Descubra o restaurante El Chato em Bogotá
Na cozinha de Álvaro Clavijo, o punk rock encontra a gastronomia. Entre ingredientes inesperados e um ritmo acelerado, o El Chato se reinventa sem perder a essência
Quando visitei Bogotá em 2019, fui atraído pelo El Chato como quem segue um cheiro bom na rua. Um bistrô moderno, atmosfera vibrante e um cardápio ousado que me marcou profundamente. Agora, em 2024, a cidade me trouxe de volta ao restaurante de Álvaro Clavijo, um chef que não se limita a cozinhar. No térreo, o El Chato funciona com um menu a la carte, ideal para quem quer uma experiência mais casual. Mas o melhor mesmo é subir as escadas e sentar de frente para a cozinha aberta. Dali, é possível observar o ritmo frenético da equipe e sentir a energia do lugar enquanto se embarca no menu degustação, a forma mais intensa de viver o restaurante.
Sempre de polo Fred Perry, jeans preto e boné, Clavijo pilota sua Triumph pela cidade e monta as próprias playlists de rock e punk que embalam a experiência dos seus restaurantes. Mas será que essa identidade se reflete na comida? Foi o que me perguntei enquanto me sentava novamente à mesa. O menu degustação tem um ritmo acelerado, sem tempos mortos. A primeira nota foi um caldo inesperado de nopal (um tipo de cacto típico do México e de outras regiões áridas das Américas) e camomila, leve e herbal, preparando o paladar. Em seguida, uma arepa crocante servida com caranguejo, acompanhada de daikon, um rabanete japonês de sabor suave e levemente picante, manjericão e ervilha, que trazem frescor e equilíbrio.

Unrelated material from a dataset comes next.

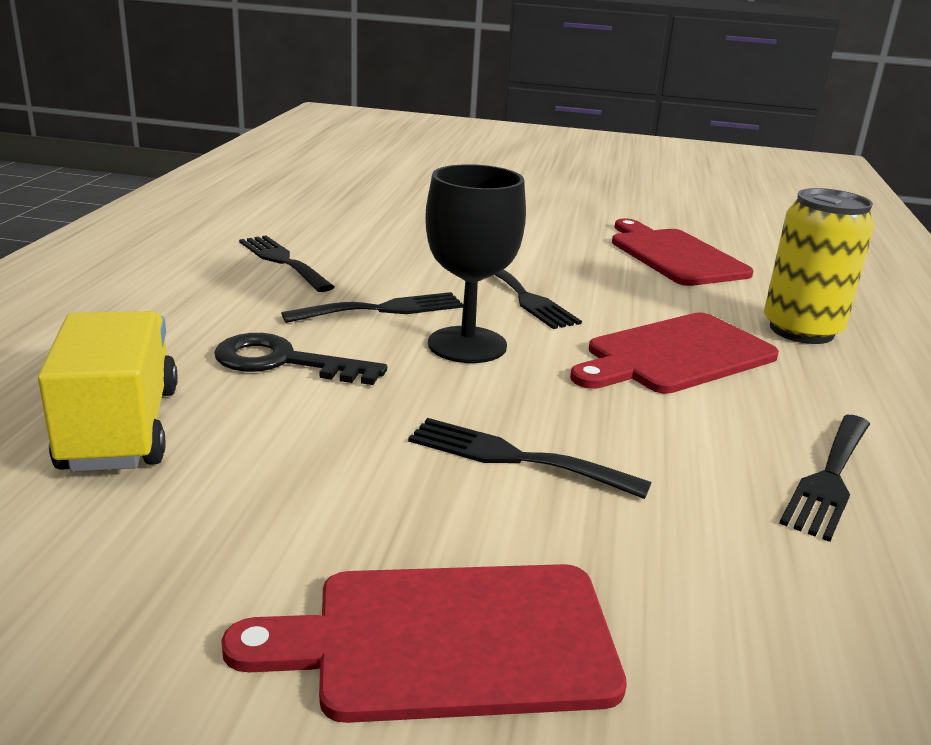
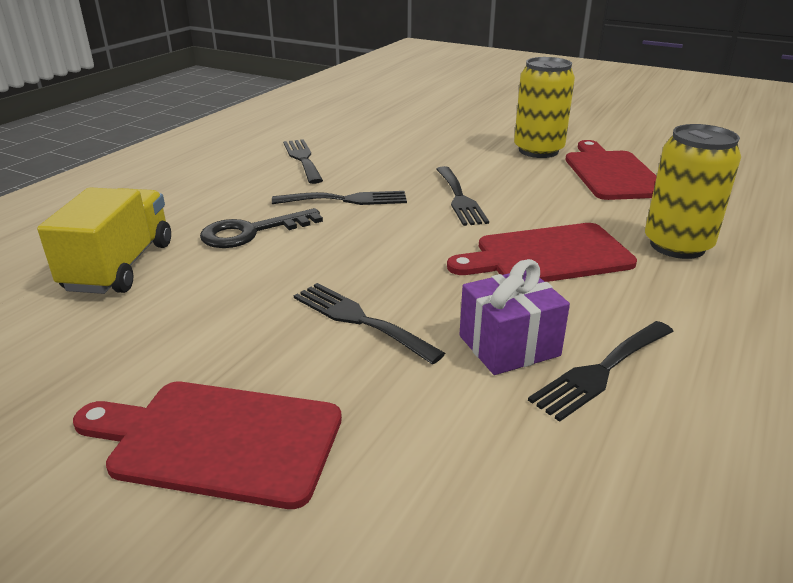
camera: 20 degrees right, 5 degrees up
black key [214,333,387,385] -> black key turned 60 degrees counterclockwise [200,208,323,248]
black goblet [425,164,526,363] -> none
none -> purple gift [459,259,570,375]
none -> yellow can [514,57,575,158]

A truta defumada chegou delicada, mas com sabor intenso, acompanhada de chaupiza, um pequeno peixe de rio comum nos Andes, e cubio, um tubérculo ancestral com notas terrosas e adocicadas. Logo depois, a lula apareceu ao lado de apionabo, um vegetal de sabor terroso e levemente anisado, e tomate de árvore, que trouxe acidez e doçura ao prato. O coração de boi, cortado em fatias finas, chegou acompanhado de yacón, um tubérculo suculento e levemente adocicado, e garum de cogumelos, um molho fermentado de sabor intenso que trouxe camadas de profundidade. O camarão veio na sequência, servido com chontaduro, uma fruta amazônica de textura amanteigada e sabor entre a batata-doce e a castanha, além de carantanta, um crocante feito de milho, e coco, fechando um prato de contrastes tropicais.

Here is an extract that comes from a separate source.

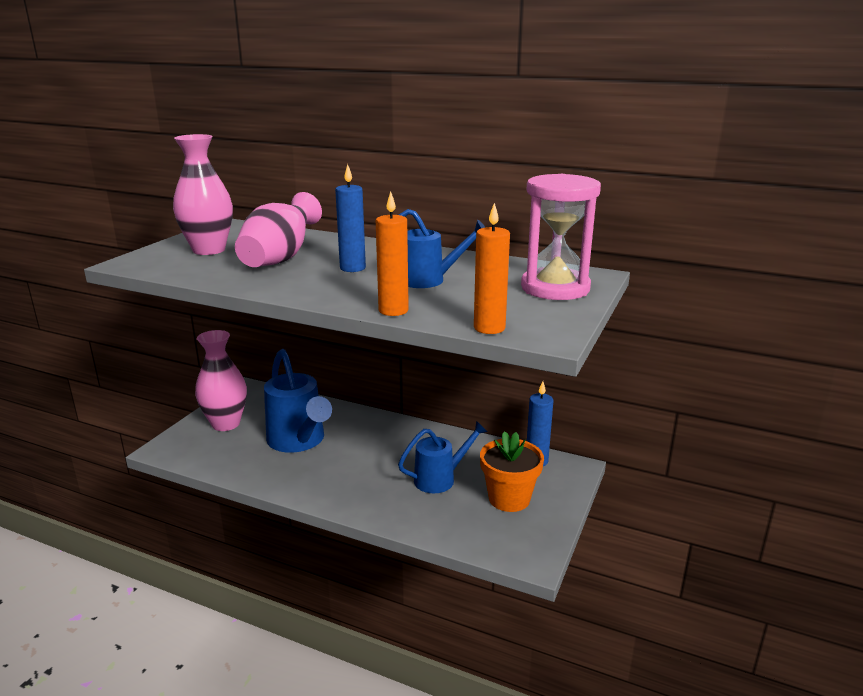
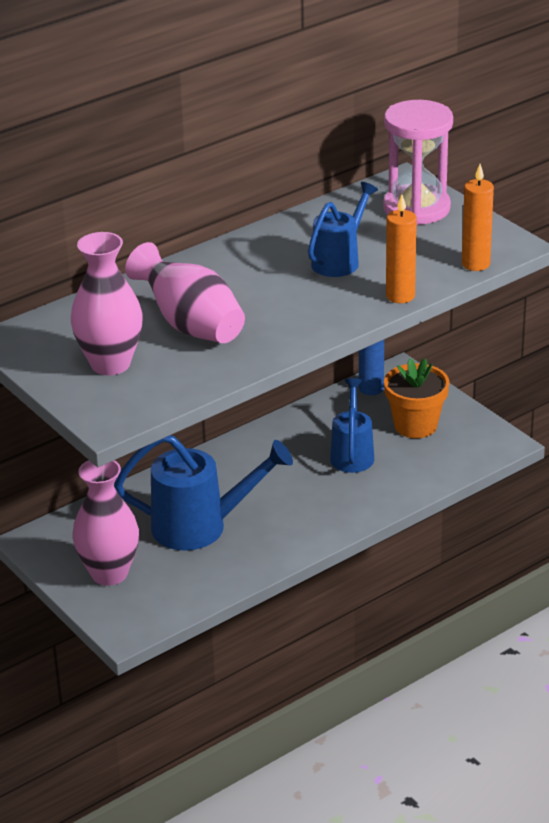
camera: 60 degrees left, 10 degrees up
blue candle [335,164,366,272] -> none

O tamal de caracol foi um dos momentos mais marcantes. A massa de milho envolvia os caracóis delicadamente cozidos e um molho pusandao, tradicional da culinária afro-colombiana, rico em especiarias e com um toque defumado. Na sequência, um prato de peixe xerelete com koji de tomate, um fermentado que adiciona umami, beterraba e morango, criando uma combinação agridoce e intrigante. O pão de bono chegou quente, feito com gordura de cardo e gergelim, preparando o paladar para a língua de vitela, servida com abobrinha, agrião, pimenta e a surpreendente hormiga culona, uma formiga gigante colombiana, crocante e de sabor amendoado, uma iguaria local rara.
Para encerrar, um desfile de sobremesas inusitadas. A curuba, fruta cítrica e perfumada, combinada com cholupa, um tipo de maracujá suave, e limão negro, seco e fermentado, trazendo notas defumadas e ácidas. O funcho apareceu com mambe, um pó feito de folhas de coca torradas, e kumis, um leite fermentado, criando um jogo entre frescor e acidez. O namelaka de baunilha defumada e feijão trouxe uma textura cremosa e um sabor terroso inesperado. E, por fim, o rambutão, uma fruta tropical suculenta e doce, encerrando a experiência com leveza.
Voltar ao El Chato foi perceber como um restaurante se transforma sem perder sua essência. A comida continua afiada, sem a obsessão pela perfeição. Existe uma fluidez ali, uma despreocupação aparente que, na verdade, esconde um domínio do ofício. Clavijo é um chef que prefere a estrada livre ao caminho previsível, que escolhe uma moto em vez de um carro de luxo, que embala sua cozinha ao som de punk rock. Sua comida não segue tendências: ela tem ritmo, tem peso, tem identidade. O restaurante é a sua trilha sonora.